Santa Maria Sun / Art
The following articles were printed from Santa Maria Sun [santamariasun.com] - Volume 13, Issue 31
Fright nightsLompoc Civic Theatre will offer up some laughs and scares with its production of Count Dracula
By SHELLY CONE
There’s something strange going on around Dr. Seward’s Asylum for the Insane, and it’s not just the antics of the patients. A difficult patient, a sick young ward, and a mysterious newcomer create the setup for a spooky and humorous evening as Lompoc Civic Theatre presents Count Dracula by Ted Tiller.
Based on Bram Stoker’s 19th Century novel Dracula, this witty stage adaptation is exciting and thrilling—with a few laughs thrown in as well.
The story takes place at Dr. Seward’s asylum as the doctor himself (Paul Thornton) is dealing with a difficult patient, Renfield (Zachary Schmidt) and a new resident across the valley who happens to be a foreign count named Dracula (Cliff Culver). Stranger still, no one has ever seen the count during the day.
Dr. Seward has his hands full as he tries to keep control of his asylum and keep his ditzy sister Sybil (Marian C. Stave) in check with the help of his assistants Hennessey (Russ Granger) and Wesley (John Fuentes). Meanwhile, Seward’s pretty young ward, Mina (Nikki Stark), becomes very ill after a visit from the count.

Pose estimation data
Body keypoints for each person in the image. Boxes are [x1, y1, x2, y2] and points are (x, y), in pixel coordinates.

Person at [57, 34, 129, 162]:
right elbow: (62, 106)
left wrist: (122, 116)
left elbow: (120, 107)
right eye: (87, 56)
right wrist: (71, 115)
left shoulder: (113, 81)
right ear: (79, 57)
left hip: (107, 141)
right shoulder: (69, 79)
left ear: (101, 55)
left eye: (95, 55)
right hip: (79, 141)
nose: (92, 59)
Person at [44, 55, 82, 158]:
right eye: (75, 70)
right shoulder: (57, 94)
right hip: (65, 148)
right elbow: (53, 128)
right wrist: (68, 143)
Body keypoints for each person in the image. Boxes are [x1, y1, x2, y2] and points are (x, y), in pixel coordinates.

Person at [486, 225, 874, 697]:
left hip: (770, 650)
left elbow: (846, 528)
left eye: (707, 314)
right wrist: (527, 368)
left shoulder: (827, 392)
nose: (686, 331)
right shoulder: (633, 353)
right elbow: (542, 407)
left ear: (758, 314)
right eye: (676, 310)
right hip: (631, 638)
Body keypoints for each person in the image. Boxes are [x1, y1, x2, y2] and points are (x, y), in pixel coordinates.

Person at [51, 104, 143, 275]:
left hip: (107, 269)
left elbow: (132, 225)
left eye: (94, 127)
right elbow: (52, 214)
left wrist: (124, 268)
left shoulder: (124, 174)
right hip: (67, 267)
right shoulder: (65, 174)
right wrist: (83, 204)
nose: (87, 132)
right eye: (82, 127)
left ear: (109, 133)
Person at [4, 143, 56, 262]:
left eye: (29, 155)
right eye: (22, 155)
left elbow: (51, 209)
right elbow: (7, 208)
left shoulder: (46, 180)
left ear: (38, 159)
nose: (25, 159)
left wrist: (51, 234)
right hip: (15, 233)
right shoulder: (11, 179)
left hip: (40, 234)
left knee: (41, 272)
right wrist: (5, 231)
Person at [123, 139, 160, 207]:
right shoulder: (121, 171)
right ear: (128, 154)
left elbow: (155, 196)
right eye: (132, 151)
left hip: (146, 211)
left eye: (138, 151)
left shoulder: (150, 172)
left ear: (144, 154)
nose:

INSTRUCTIONS -
**a.** List every actor named in the theater review, each with the character that actor plays.
**b.** Turn the paragraph of the theater review beginning "Dr. Seward has his hands full" into a short bulleted list that keeps its main facts.

SOLUTIONS TO THE EXERCISE -
**a.**
- Paul Thornton: Dr. Seward
- Zachary Schmidt: Renfield
- Cliff Culver: Dracula
- Marian C. Stave: Sybil
- Russ Granger: Hennessey
- John Fuentes: Wesley
- Nikki Stark: Mina

**b.**
- Dr. Seward tries to keep control of his asylum.
- He also tries to keep his ditzy sister Sybil in check.
- His assistants Hennessey and Wesley help him.
- His pretty young ward, Mina, becomes very ill after a visit from the count.